**EXERCISE**
Update the listing below by changing "bounding box" to "enclosing rectangle" and keeping everything else the same. Omit the pictures from your answer.

[Begin INPUT FOR THIS TASK]

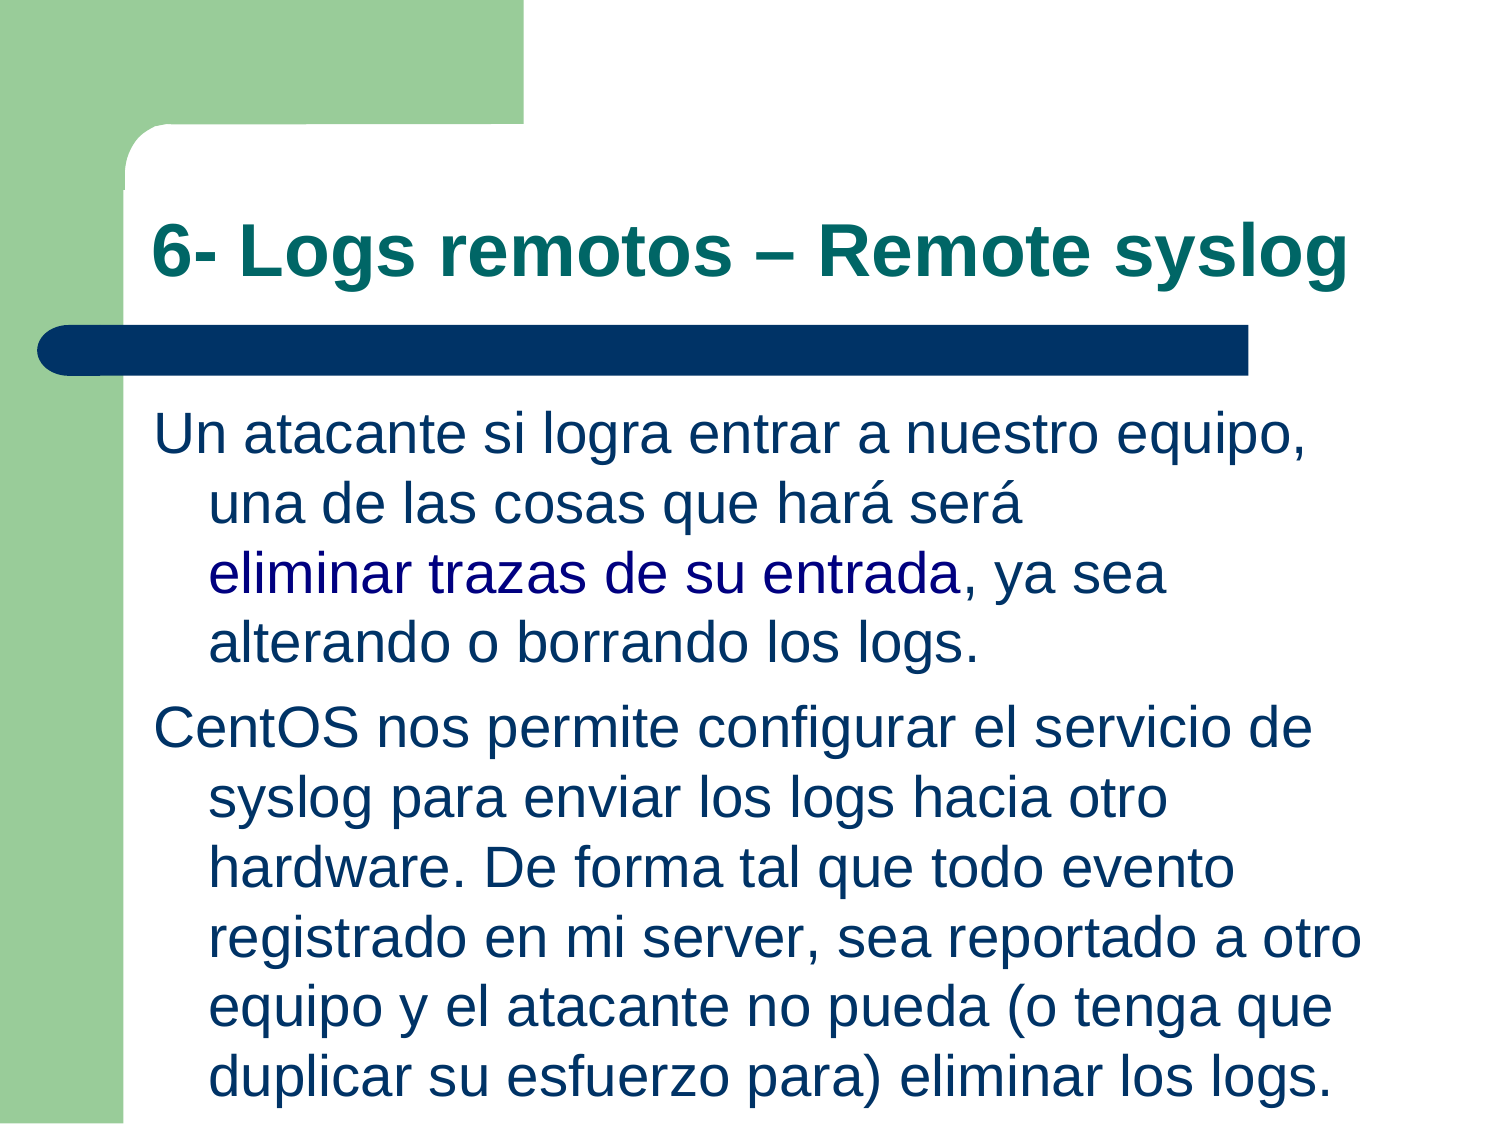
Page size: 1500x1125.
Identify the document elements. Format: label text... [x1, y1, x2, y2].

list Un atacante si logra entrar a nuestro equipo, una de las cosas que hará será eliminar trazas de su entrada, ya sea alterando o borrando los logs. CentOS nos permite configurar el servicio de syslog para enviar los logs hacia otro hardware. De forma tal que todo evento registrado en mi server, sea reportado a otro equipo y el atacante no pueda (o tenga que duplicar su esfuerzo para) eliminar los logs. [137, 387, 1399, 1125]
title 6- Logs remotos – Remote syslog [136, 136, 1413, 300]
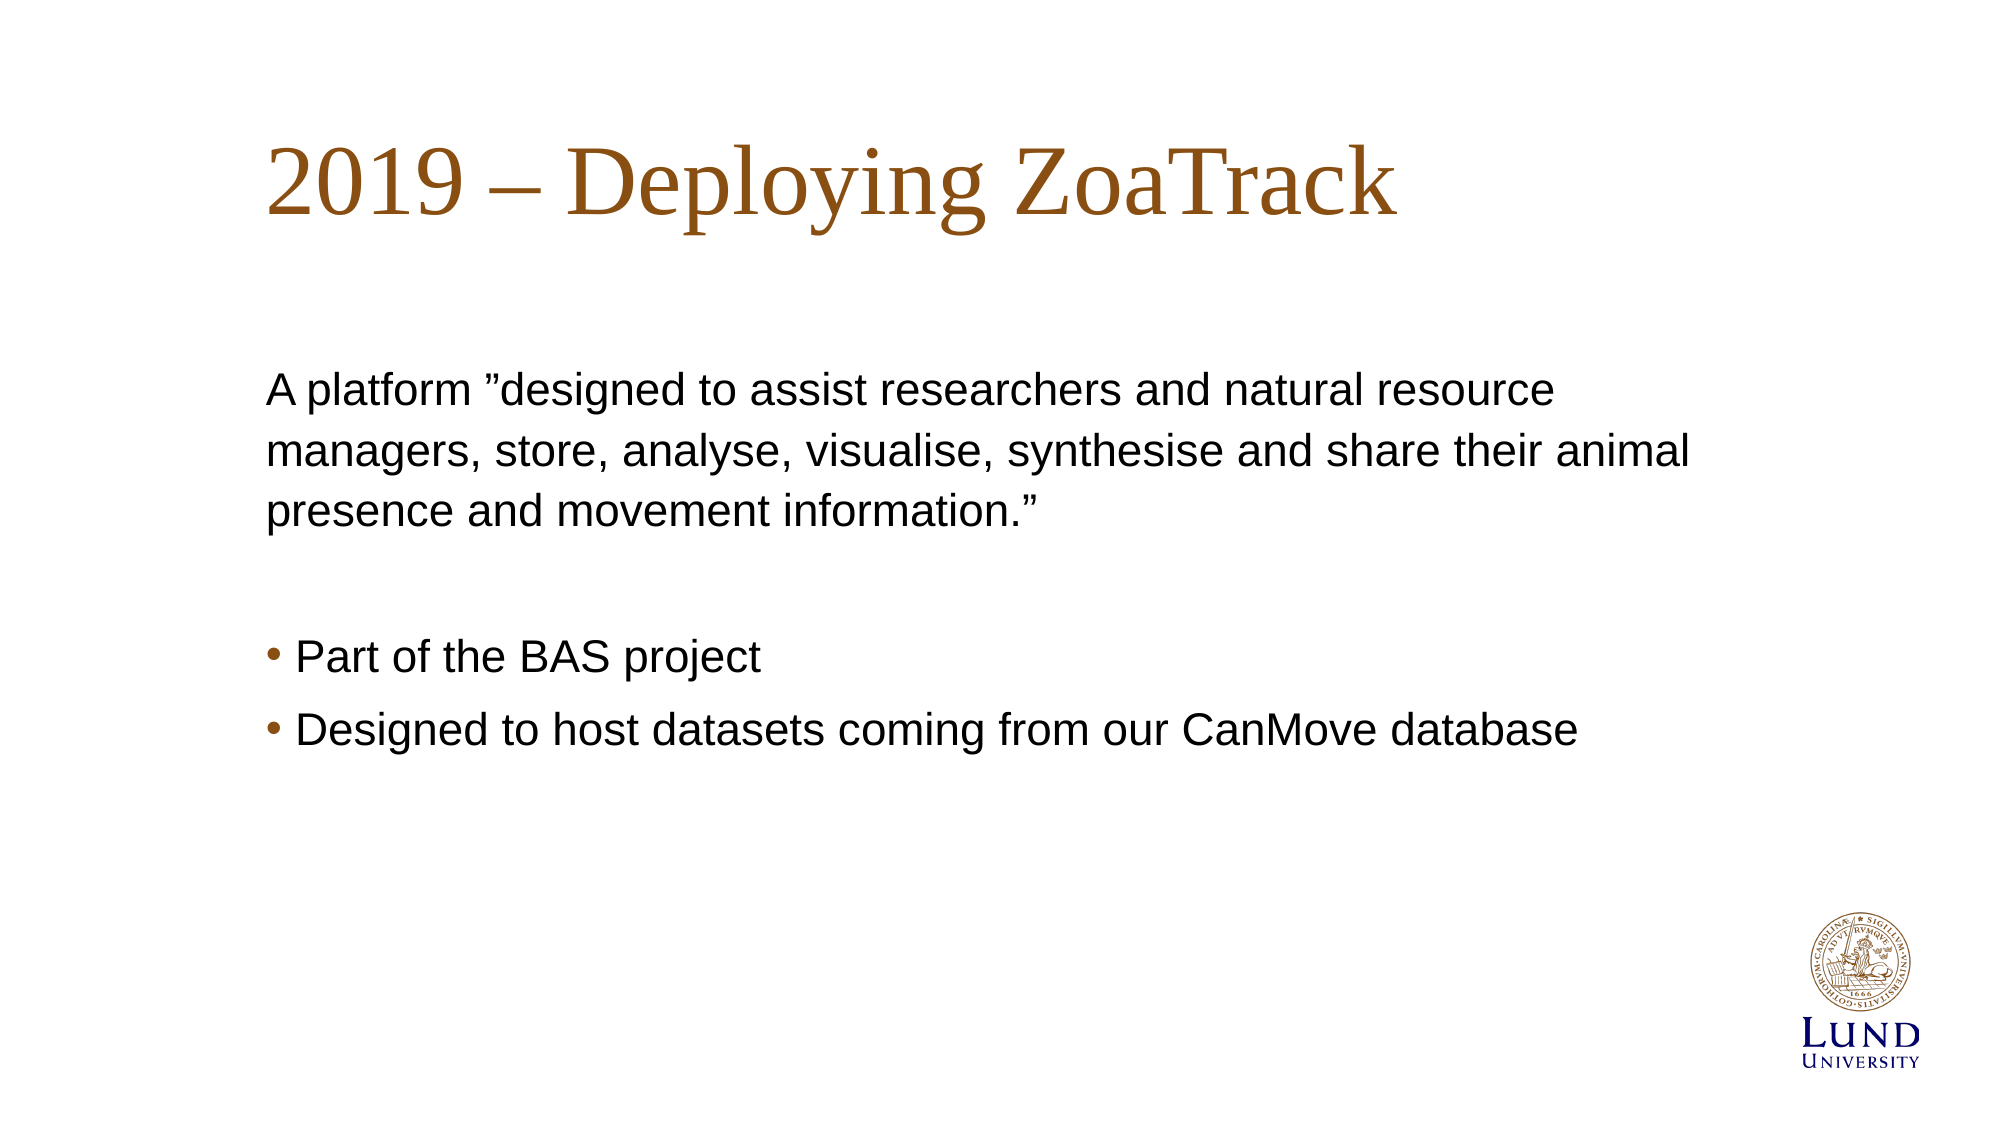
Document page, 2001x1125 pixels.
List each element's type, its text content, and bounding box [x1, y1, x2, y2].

[End INPUT FOR THIS TASK]

**ANSWER TO THIS PROBLEM**
Page size: 1500x1125.
Identify the document elements. Format: label text... [x1, y1, x2, y2].

list Un atacante si logra entrar a nuestro equipo, una de las cosas que hará será eliminar trazas de su entrada, ya sea alterando o borrando los logs. CentOS nos permite configurar el servicio de syslog para enviar los logs hacia otro hardware. De forma tal que todo evento registrado en mi server, sea reportado a otro equipo y el atacante no pueda (o tenga que duplicar su esfuerzo para) eliminar los logs. [137, 387, 1399, 1125]
title 6- Logs remotos – Remote syslog [136, 136, 1413, 300]
Document page, 2001x1125 pixels.
List each element's type, its text content, and enclosing rectangle [x1, y1, x2, y2].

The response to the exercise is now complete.